Repeat each line of the data below exactly, but skip the pictures.

DATASET EXTRACT: Begin

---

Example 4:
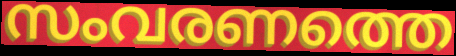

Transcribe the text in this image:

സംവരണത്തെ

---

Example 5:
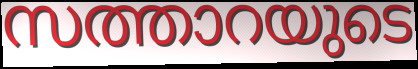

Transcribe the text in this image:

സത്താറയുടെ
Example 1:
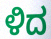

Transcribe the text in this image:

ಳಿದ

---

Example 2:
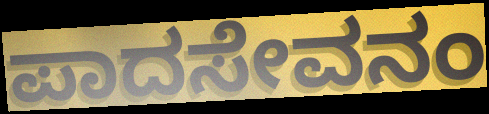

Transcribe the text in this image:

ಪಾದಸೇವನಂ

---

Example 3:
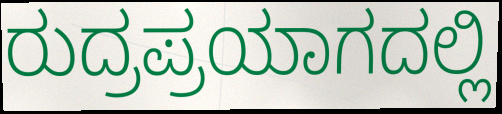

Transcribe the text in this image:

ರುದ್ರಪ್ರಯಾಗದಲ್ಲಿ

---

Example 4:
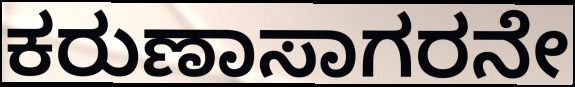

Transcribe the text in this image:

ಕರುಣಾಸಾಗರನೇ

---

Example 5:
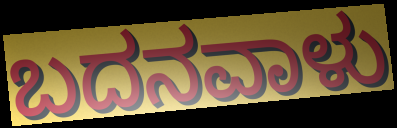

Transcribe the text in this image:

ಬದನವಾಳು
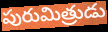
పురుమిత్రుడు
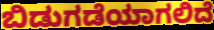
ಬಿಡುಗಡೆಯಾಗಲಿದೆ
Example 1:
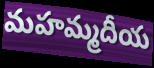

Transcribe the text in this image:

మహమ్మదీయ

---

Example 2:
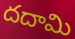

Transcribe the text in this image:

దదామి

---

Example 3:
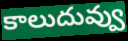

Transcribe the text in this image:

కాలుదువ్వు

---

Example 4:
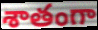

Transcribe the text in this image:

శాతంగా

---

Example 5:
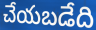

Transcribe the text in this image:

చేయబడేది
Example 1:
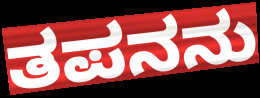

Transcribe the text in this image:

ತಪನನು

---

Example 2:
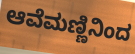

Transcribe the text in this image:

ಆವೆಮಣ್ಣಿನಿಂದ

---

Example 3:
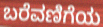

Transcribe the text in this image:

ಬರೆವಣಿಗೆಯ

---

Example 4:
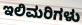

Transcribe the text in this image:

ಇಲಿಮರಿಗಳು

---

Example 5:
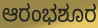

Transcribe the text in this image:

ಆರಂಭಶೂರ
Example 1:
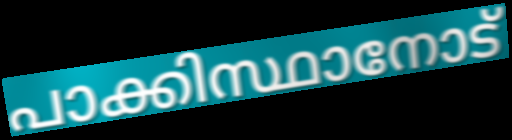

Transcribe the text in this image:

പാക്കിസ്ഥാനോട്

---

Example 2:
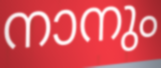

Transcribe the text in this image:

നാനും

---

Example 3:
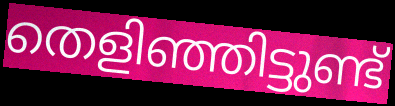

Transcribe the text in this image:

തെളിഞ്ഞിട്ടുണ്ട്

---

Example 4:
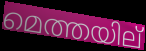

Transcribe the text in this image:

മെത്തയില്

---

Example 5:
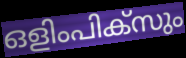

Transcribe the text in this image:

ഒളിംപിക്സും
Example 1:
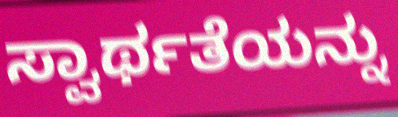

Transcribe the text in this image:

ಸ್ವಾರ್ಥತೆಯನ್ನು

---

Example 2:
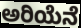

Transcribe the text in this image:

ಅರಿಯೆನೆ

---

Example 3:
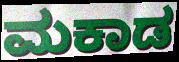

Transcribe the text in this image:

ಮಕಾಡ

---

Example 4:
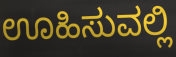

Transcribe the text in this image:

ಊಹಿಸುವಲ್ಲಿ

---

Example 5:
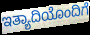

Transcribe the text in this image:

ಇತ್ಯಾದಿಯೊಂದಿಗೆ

DATASET EXTRACT: End

**TASK SOLUTION**
---

Example 4:

Transcribe the text in this image:

സംവരണത്തെ

---

Example 5:

Transcribe the text in this image:

സത്താറയുടെ
Example 1:

Transcribe the text in this image:

ಳಿದ

---

Example 2:

Transcribe the text in this image:

ಪಾದಸೇವನಂ

---

Example 3:

Transcribe the text in this image:

ರುದ್ರಪ್ರಯಾಗದಲ್ಲಿ

---

Example 4:

Transcribe the text in this image:

ಕರುಣಾಸಾಗರನೇ

---

Example 5:

Transcribe the text in this image:

ಬದನವಾಳು
పురుమిత్రుడు
ಬಿಡುಗಡೆಯಾಗಲಿದೆ
Example 1:

Transcribe the text in this image:

మహమ్మదీయ

---

Example 2:

Transcribe the text in this image:

దదామి

---

Example 3:

Transcribe the text in this image:

కాలుదువ్వు

---

Example 4:

Transcribe the text in this image:

శాతంగా

---

Example 5:

Transcribe the text in this image:

చేయబడేది
Example 1:

Transcribe the text in this image:

ತಪನನು

---

Example 2:

Transcribe the text in this image:

ಆವೆಮಣ್ಣಿನಿಂದ

---

Example 3:

Transcribe the text in this image:

ಬರೆವಣಿಗೆಯ

---

Example 4:

Transcribe the text in this image:

ಇಲಿಮರಿಗಳು

---

Example 5:

Transcribe the text in this image:

ಆರಂಭಶೂರ
Example 1:

Transcribe the text in this image:

പാക്കിസ്ഥാനോട്

---

Example 2:

Transcribe the text in this image:

നാനും

---

Example 3:

Transcribe the text in this image:

തെളിഞ്ഞിട്ടുണ്ട്

---

Example 4:

Transcribe the text in this image:

മെത്തയില്

---

Example 5:

Transcribe the text in this image:

ഒളിംപിക്സും
Example 1:

Transcribe the text in this image:

ಸ್ವಾರ್ಥತೆಯನ್ನು

---

Example 2:

Transcribe the text in this image:

ಅರಿಯೆನೆ

---

Example 3:

Transcribe the text in this image:

ಮಕಾಡ

---

Example 4:

Transcribe the text in this image:

ಊಹಿಸುವಲ್ಲಿ

---

Example 5:

Transcribe the text in this image:

ಇತ್ಯಾದಿಯೊಂದಿಗೆ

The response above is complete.